## TASK BRIEF
Wherever the string "bathroom" occurs in a line of these records, report that line.

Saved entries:
Segment Open
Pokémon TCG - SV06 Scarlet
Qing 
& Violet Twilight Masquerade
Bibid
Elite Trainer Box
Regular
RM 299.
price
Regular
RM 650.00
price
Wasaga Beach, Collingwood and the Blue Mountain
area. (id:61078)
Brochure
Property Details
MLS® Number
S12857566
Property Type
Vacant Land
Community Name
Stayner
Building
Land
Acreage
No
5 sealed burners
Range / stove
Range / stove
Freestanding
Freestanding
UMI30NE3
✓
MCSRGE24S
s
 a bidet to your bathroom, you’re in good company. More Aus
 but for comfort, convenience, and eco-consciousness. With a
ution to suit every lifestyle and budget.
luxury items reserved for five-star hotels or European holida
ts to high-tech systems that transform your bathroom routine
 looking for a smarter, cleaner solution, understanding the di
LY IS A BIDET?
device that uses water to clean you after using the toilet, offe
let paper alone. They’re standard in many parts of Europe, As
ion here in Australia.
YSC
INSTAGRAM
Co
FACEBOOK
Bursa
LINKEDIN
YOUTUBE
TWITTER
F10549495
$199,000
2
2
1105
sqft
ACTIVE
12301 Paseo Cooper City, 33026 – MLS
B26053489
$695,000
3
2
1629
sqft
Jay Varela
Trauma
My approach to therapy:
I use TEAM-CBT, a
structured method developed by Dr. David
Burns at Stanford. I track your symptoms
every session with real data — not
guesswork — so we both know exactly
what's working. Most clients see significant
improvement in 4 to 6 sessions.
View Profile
Segment Closed
## ANSWER TO THE EXERCISE
 a bidet to your bathroom, you’re in good company. More Aus
ts to high-tech systems that transform your bathroom routine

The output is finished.